The letters are estimated to sell for up to £4,000.
In one of the letters, dated 1951, a then 22-year-old Hepburn, wrote: "Would you believe it. I'm in Monte Carlo working on a French picture. The place is heavenly and this is the best thing that's ever happened to me."
The actress was referring to filming Monte Carlo Baby, one of her very first movies.
A year later she wrote that "with a heavy heart" she had broken off her engagement to socialite James Hanson.
"It is all very unhappy-making," she said. "I fear I thought it possible to make our combined lives and careers work out."
This was followed by joy at finding her future husband, actor Mel Ferrer, whom she married in private in 1954.
"We want to keep [the wedding] a dark secret in order to have it without the 'press'," she confided a few weeks before the ceremony, which was to be held "in a tiny chapel with a wedding breakfast after".

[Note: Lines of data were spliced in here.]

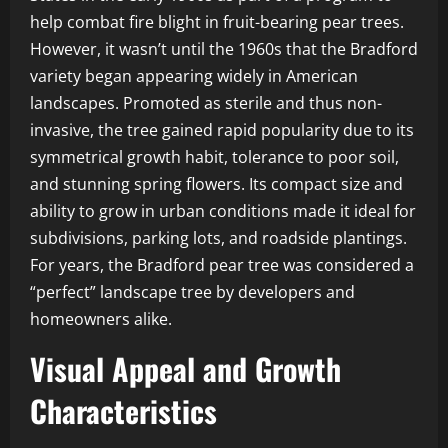
help combat fire blight in fruit-bearing pear trees.
However, it wasn’t until the 1960s that the Bradford
variety began appearing widely in American
landscapes. Promoted as sterile and thus non-
invasive, the tree gained rapid popularity due to its
symmetrical growth habit, tolerance to poor soil,
and stunning spring flowers. Its compact size and
ability to grow in urban conditions made it ideal for
subdivisions, parking lots, and roadside plantings.
For years, the Bradford pear tree was considered a
“perfect” landscape tree by developers and
homeowners alike.
Visual Appeal and Growth
Characteristics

Hepburn and Ferrer went on to become co-stars in War and Peace (1956) after they were married.
Following two miscarriages the final letter in the collection ends on a celebratory note as the actress celebrated the birth of her first child, Sean Ferrer.
"Sean is truly a dream. I find it hard to believe he is really ours to keep. I long to show him to you. We all three send our love and kisses, Audrey," she wrote.
The letters will go on sale at the Bonhams Entertainment Memorabilia sale in London on 29 June.